━━ AANGELEVERD FRAGMENT ━━
2.Onverminderd het bepaalde in het voorafgaande lid en het tweede lid van artikel 3 komen de kos­ten van een medische behandeling door huisarts of specialist en de kosten van opname en behandeling in een ziekenhuis slechts voor een tegemoetkoming in aanmerking, als er sprake is van een acute noodsituatie, er geen alternatief voor de verstrekking van een tegemoetko­ming bijzondere kosten bestaat en het niet verlenen van de tegemoetkoming ernstige gevol­gen heeft voor de gezondheid van de belanghebbende.
━━━
━━ ITEMS ━━
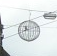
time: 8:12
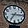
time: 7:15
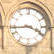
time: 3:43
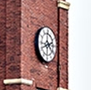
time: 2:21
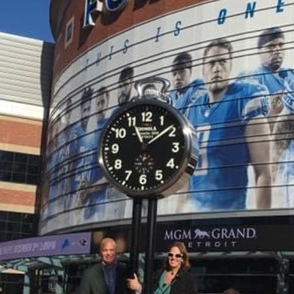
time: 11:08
━━━
━━ ITEMS ━━
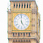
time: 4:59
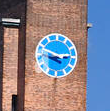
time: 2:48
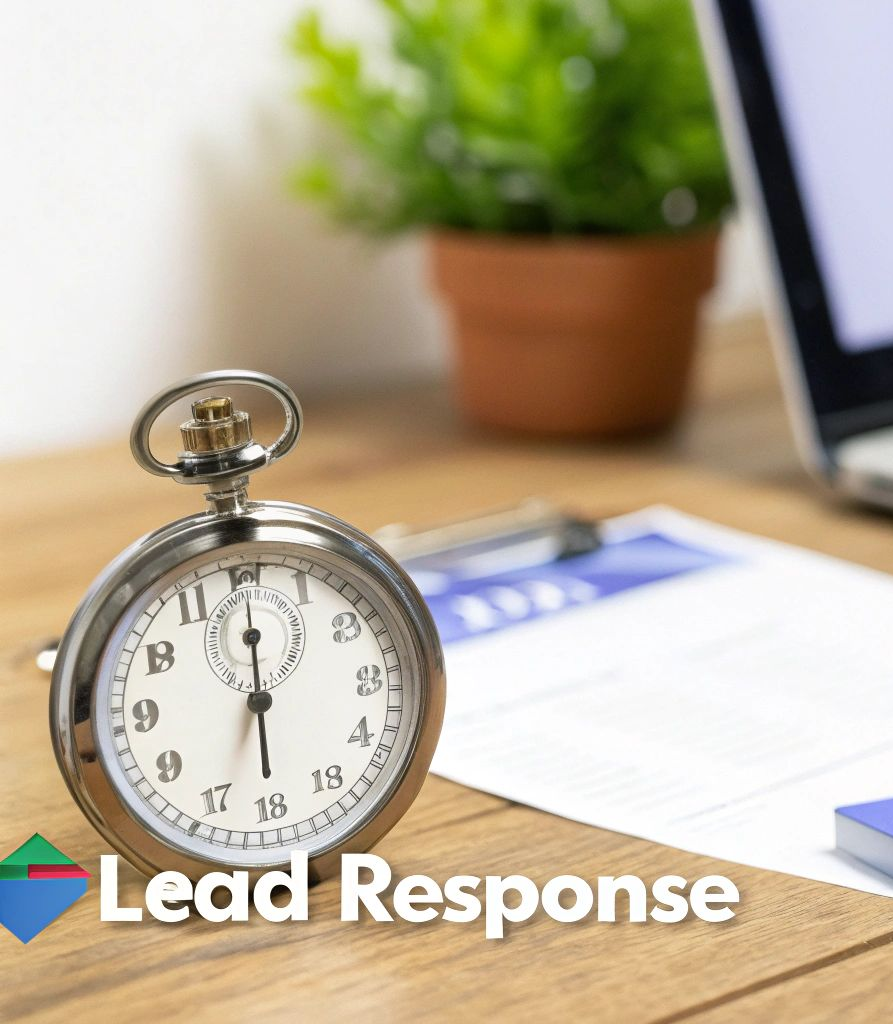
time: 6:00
━━━
━━ ITEMS ━━
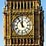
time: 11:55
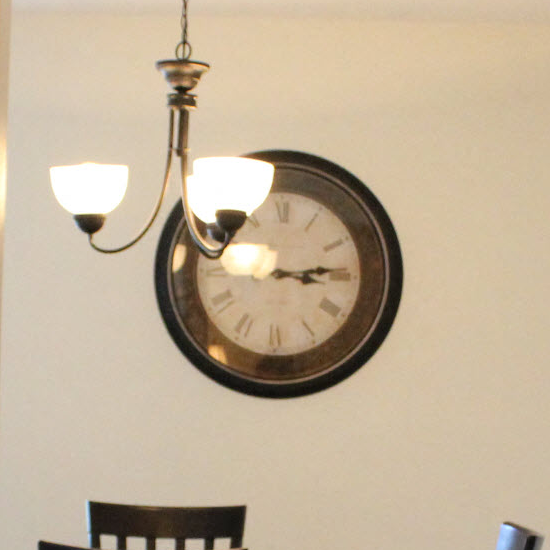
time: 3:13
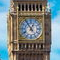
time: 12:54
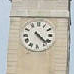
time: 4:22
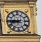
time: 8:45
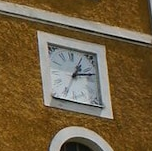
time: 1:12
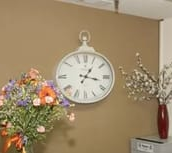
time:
━━━
Onder welke voorwaarden komen volgens het fragment de kosten van een medische behandeling door huisarts of specialist en van opname en behandeling in een ziekenhuis voor een tegemoetkoming in aanmerking? Antwoord in één tot drie zinnen. De items zijn voor deze opdracht niet nodig.

Alleen als er sprake is van een acute noodsituatie, er geen alternatief voor de verstrekking van een tegemoetkoming bijzondere kosten bestaat en het niet verlenen van de tegemoetkoming ernstige gevolgen heeft voor de gezondheid van de belanghebbende. Dit geldt onverminderd het bepaalde in het voorafgaande lid en het tweede lid van artikel 3.